(DATASET EXTRACT begins)

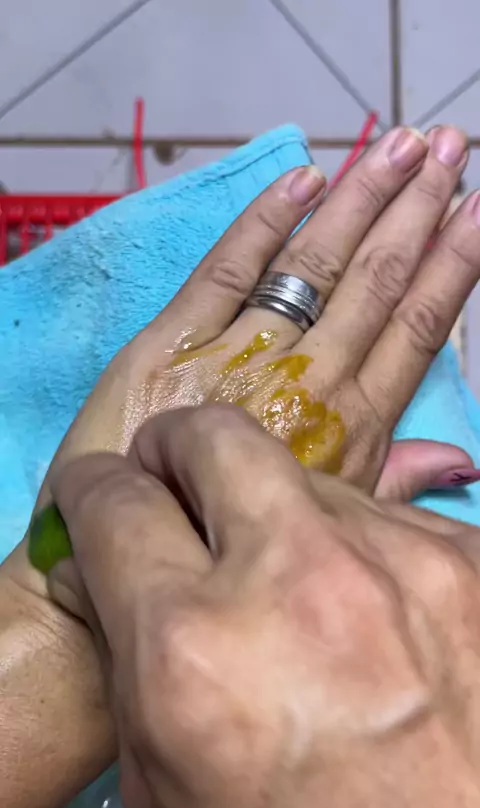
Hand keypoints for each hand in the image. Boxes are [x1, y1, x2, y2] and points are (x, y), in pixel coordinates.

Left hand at [47, 125, 479, 505]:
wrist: (116, 566)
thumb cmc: (227, 546)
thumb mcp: (325, 524)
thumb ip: (390, 479)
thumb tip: (461, 461)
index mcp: (349, 427)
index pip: (416, 327)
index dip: (452, 263)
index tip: (478, 210)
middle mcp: (303, 382)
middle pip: (372, 280)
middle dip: (415, 208)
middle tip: (447, 146)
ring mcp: (237, 354)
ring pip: (312, 264)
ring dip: (360, 198)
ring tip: (398, 143)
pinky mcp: (172, 341)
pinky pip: (228, 268)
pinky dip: (264, 221)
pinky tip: (303, 178)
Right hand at [50, 405, 479, 807]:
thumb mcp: (169, 783)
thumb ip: (127, 656)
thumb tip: (108, 564)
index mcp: (197, 652)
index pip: (115, 503)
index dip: (92, 492)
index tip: (99, 494)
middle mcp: (302, 583)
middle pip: (215, 436)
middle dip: (178, 450)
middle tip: (179, 486)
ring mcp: (405, 560)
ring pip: (309, 479)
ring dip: (282, 520)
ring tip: (301, 592)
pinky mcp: (475, 560)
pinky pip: (387, 521)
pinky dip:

(DATASET EXTRACT ends)

◆ TASK INSTRUCTIONS: Pictures in the records above are to be left out of an otherwise exact copy.

◆ YOUR SOLUTION:
Hand keypoints for each hand in the image. Boxes are [x1, y1, x2, y2] and points are (x, y), in pixel coordinates.

Left hand at [47, 125, 479, 505]:
wrist: (116, 566)
thumb cmc: (227, 546)
thumb mcp: (325, 524)
thumb ip: (390, 479)
thumb tip: (461, 461)
index mcp: (349, 427)
index pip: (416, 327)
index dip: (452, 263)
index tip: (478, 210)
middle mcp: (303, 382)
middle pip: (372, 280)
middle dip: (415, 208)
middle tip: (447, 146)
ring mcp: (237, 354)
ring pip: (312, 264)
ring dip: (360, 198)
ring tip: (398, 143)
pinky mcp: (172, 341)
pinky pip: (228, 268)
pinky dip: (264, 221)
pinky tip: (303, 178)
Right hand at [50, 405, 479, 807]:
thumb mcp: (169, 783)
thumb ip: (127, 656)
thumb tip: (108, 564)
index mcp: (197, 652)
index pip: (115, 503)
index dip: (92, 492)
index tip: (99, 494)
middle mcp: (302, 583)
middle pip: (215, 436)
middle dip: (178, 450)
middle tip: (179, 486)
ring mcp: (405, 560)
ring pip: (309, 479)
ring dip: (282, 520)
ring tip: (301, 592)
pinky mcp: (475, 560)
pinky pip: (387, 521)
pinky dip:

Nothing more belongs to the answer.